Nakayasu & Cross this Saturday!



I'm honored to be reading this Saturday (March 10th) with the always amazing Sawako Nakayasu for the Poetry Center, and I hope to see you all there! The reading kicks off at 7:30 pm at the Meridian Gallery (535 Powell Street) in the city, only five or so blocks from the Powell St. BART station.

Here's the advert from The Poetry Center:

Saturday Mar 10:
SAWAKO NAKAYASU and MICHAEL CROSS
7:30 pm @ Meridian Gallery, 535 Powell Street, $10

SAWAKO NAKAYASU was born in Japan and has lived mostly in the US since the age of six. Her books of poetry include Texture Notes (Letter Machine Editions, 2010), Hurry Home Honey (Burning Deck, 2009), Nothing fictional but the accuracy or arrangement (she, (Quale Press, 2005), and So we have been given time Or, (Verse Press, 2004).

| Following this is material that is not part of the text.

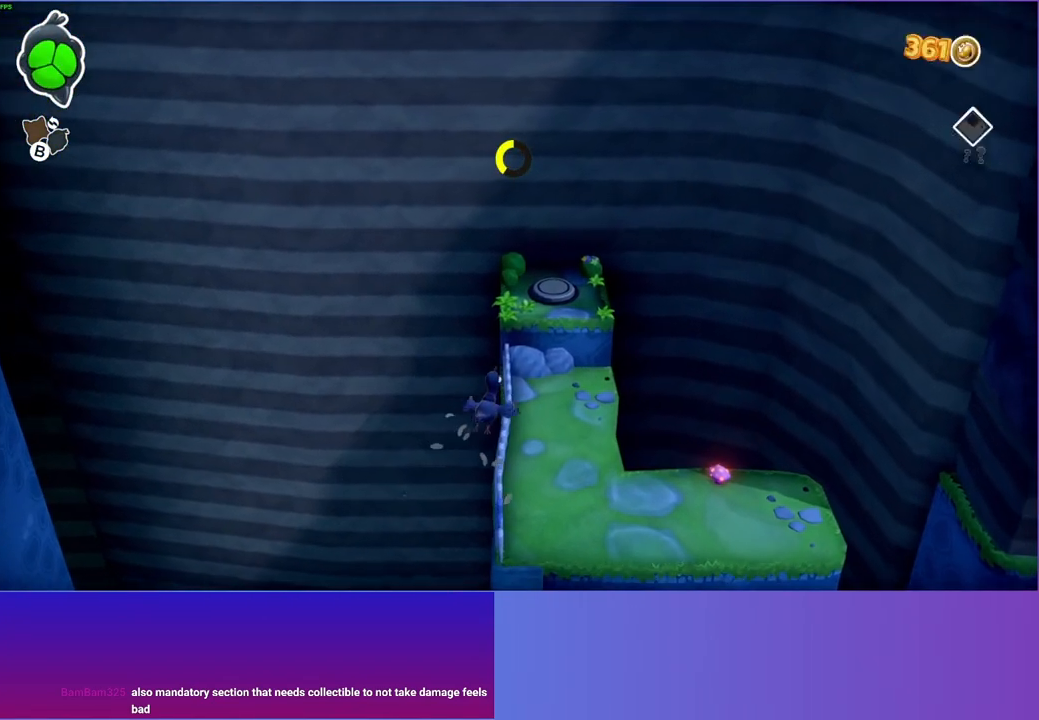
{"buttons": [], "left_stick": "up", "right_stick": "center", "events": [[33, "left_stick", "up-left"], [50, "Y", "up"], [133, "left_stick", "up"]]}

Her books of translations of Japanese poetry include Time of Sky//Castles in the Air by Ayane Kawata (Litmus Press, 2010) and For the Fighting Spirit of the Walnut by Takashi Hiraide (New Directions, 2008) -- which won the 2009 Best Translated Book Award from Three Percent -- as well as Four From Japan (Litmus Press/Belladonna Books, 2006) featuring four contemporary poets, and To the Vast Blooming Sky (Seeing Eye Books), a chapbook of poems by the Japanese modernist Chika Sagawa. Her translation of Sagawa's Collected Poems is forthcoming in 2013 from Canarium Books. She has received fellowships from the NEA and PEN, and her own work has been translated into Japanese, Norwegian, Swedish, Arabic, Chinese, and Vietnamese.

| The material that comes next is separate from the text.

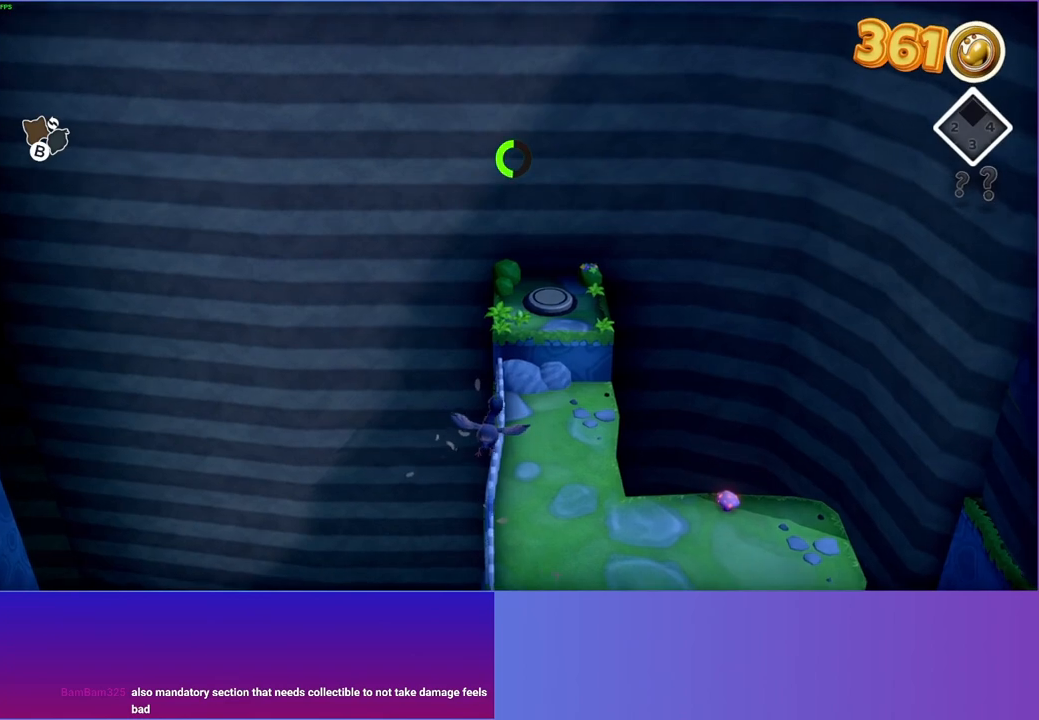
{"buttons": [], "left_stick": "up", "right_stick": "center", "events": []}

MICHAEL CROSS is the author of In Felt Treeling (Chax, 2008) and Haecceities (Cuneiform Press, 2010) and editor of Compline and On: Contemporary Practice (with Thom Donovan). He also edited and published the Atticus/Finch series of chapbooks. Other projects include Involuntary Vision: after Akira Kurosawa's Dreams (Avenue B, 2003) and Building is a process / Light is an element: Essays and Excursions for Myung Mi Kim (Queue Books, 2008). He lives in Oakland where he studies 21st century poetry.

Little Red Leaves has published a group review of Michael Cross's Haecceities, originating as a chain of emails between David Brazil, Thom Donovan, Brenda Iijima, C.J. Martin, Kyle Schlesinger, and Jamie Townsend, that resulted in an 80-page book, including Cross's essay "Notes on Labor and Regeneration."